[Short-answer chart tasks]
=======

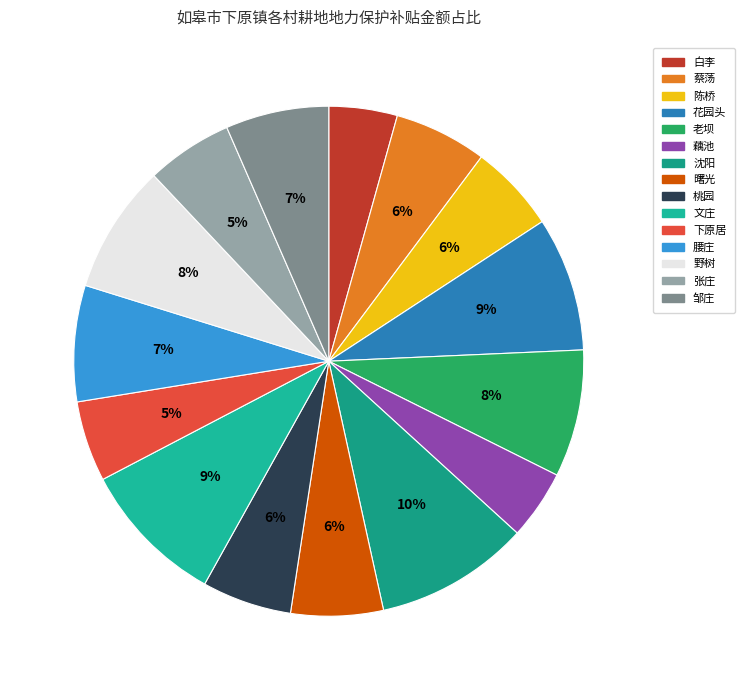

Rank the categories by value from highest to lowest.

沈阳, 文庄, 花园头, 野树, 老坝, 腰庄, 邹庄, 蔡荡, 曙光, 桃园, 陈桥, 张庄, 下原居, 藕池, 白李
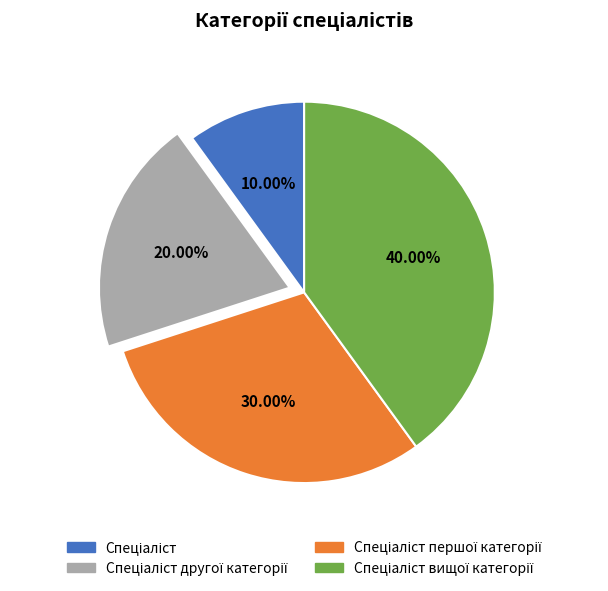

Is there a majority slice in this chart?

No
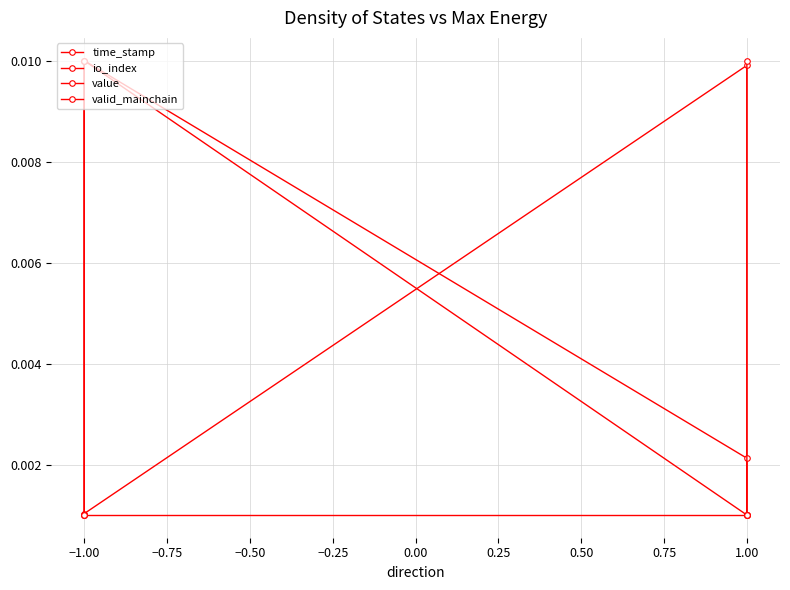

How many value values are between 0 and 1?

4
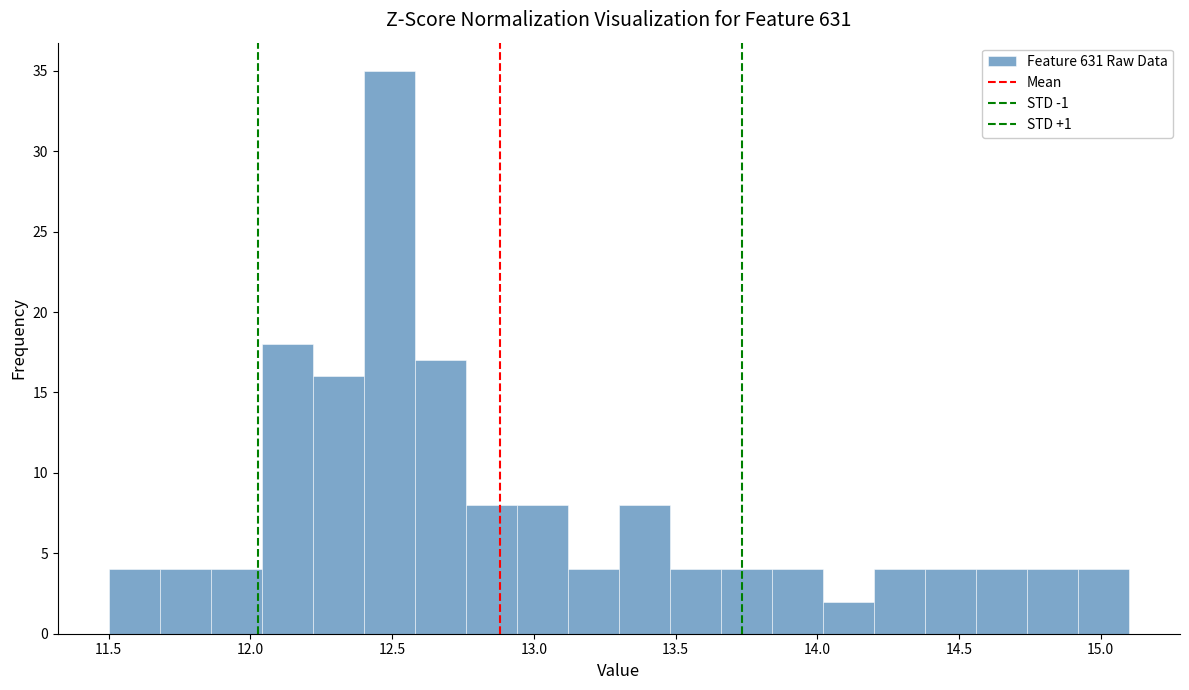

Read against the x-axis, roughly where is the centre of the tallest bar?

12.50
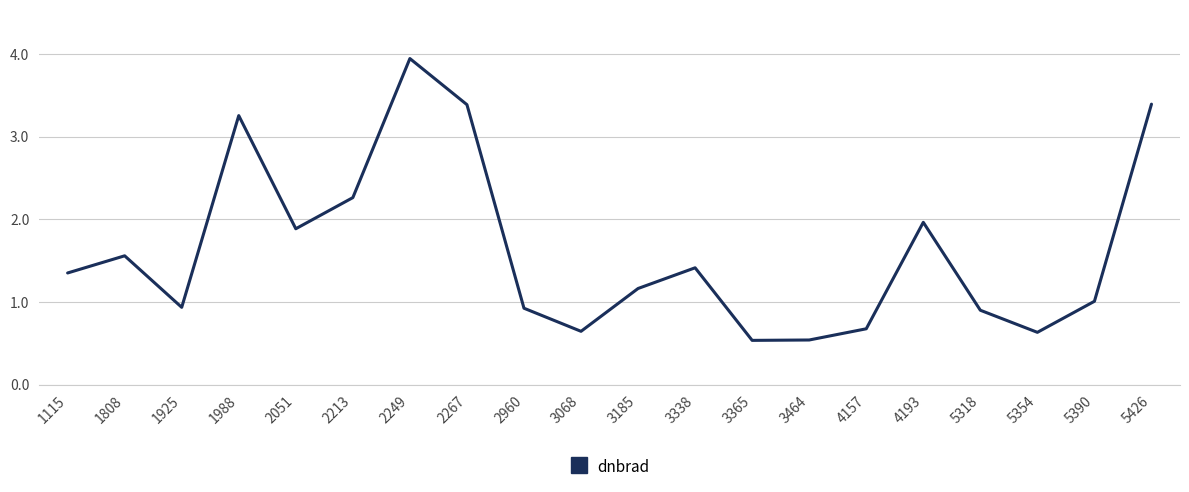

What is the average value?

1.6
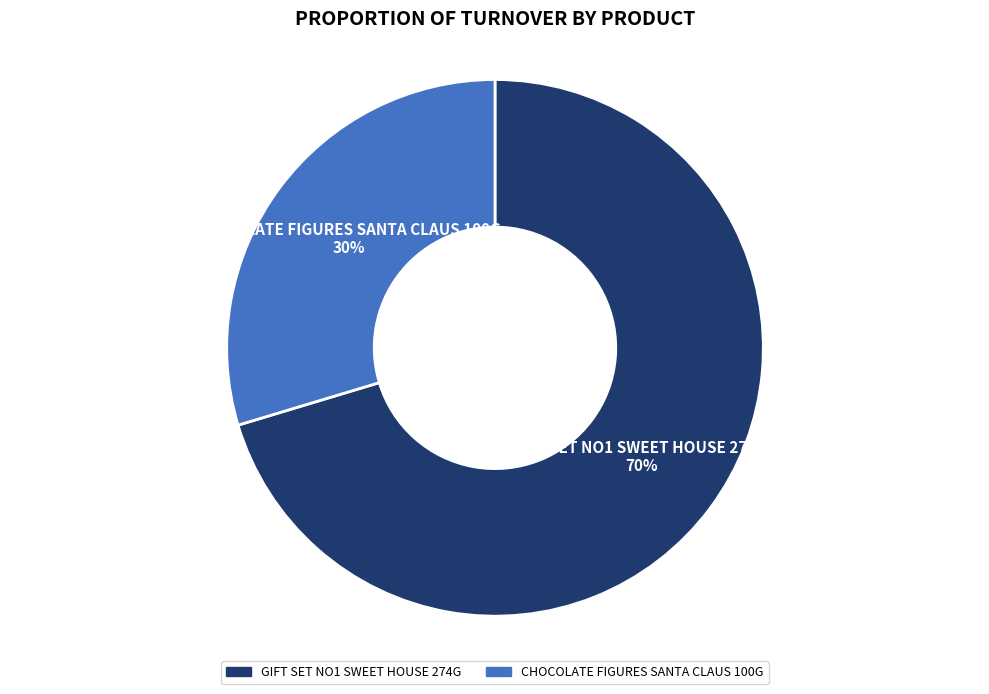

To the nearest percent, what portion does GIFT SET NO1 SWEET HOUSE 274G represent?

70%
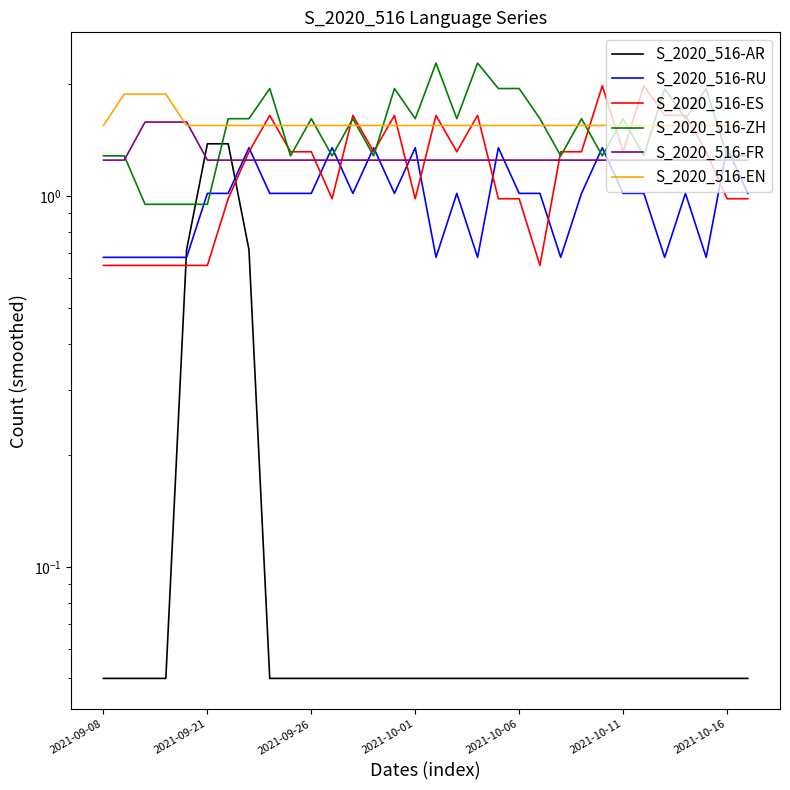

How many interior local peaks does the S_2020_516-ES series have?

7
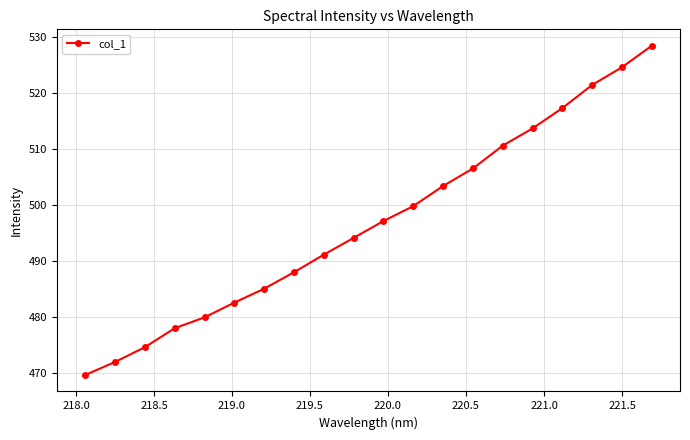

What is the value of the 10th point from the left?

494.1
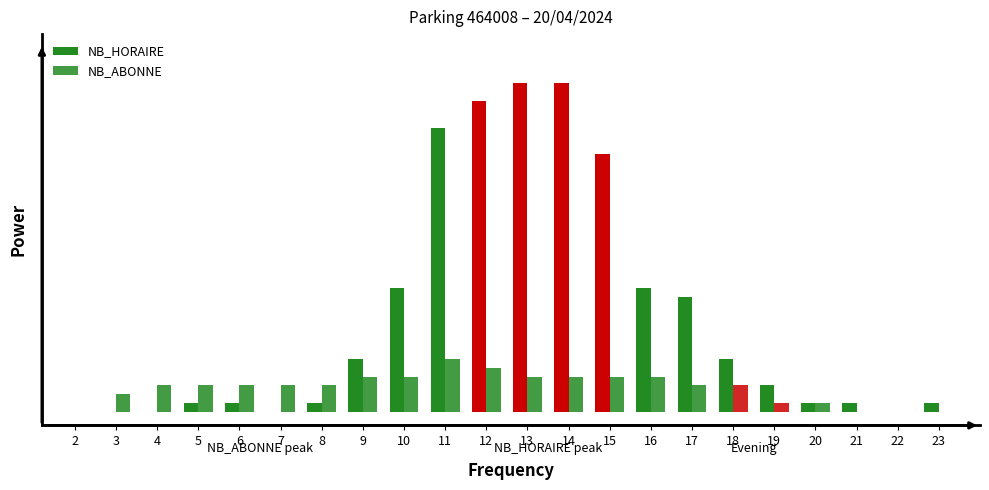

At which label does NB_ABONNE first exceed 3?

9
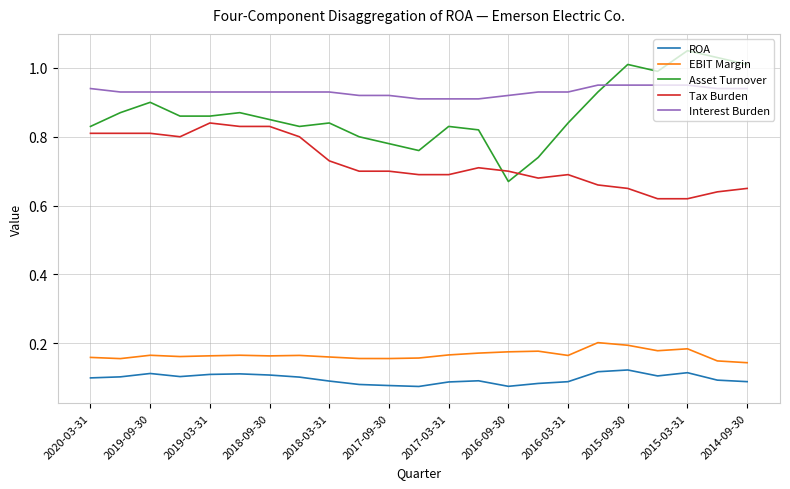

What is the difference between the maximum and minimum values in the Asset Turnover series?

0.4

=======

▶ **Assignment**
Update the rows from the line holding "What is the average value?" through the end of the rows, both ends included, so that "series" becomes "data set" and nothing else changes. Leave the pictures out of your answer.

▶ **Task answer**
What is the average value?

1.6

To the nearest percent, what portion does GIFT SET NO1 SWEET HOUSE 274G represent?

70%

How many interior local peaks does the S_2020_516-ES data set have?

7

What is the value of the 10th point from the left?

494.1

At which label does NB_ABONNE first exceed 3?

9

What is the difference between the maximum and minimum values in the Asset Turnover data set?

0.4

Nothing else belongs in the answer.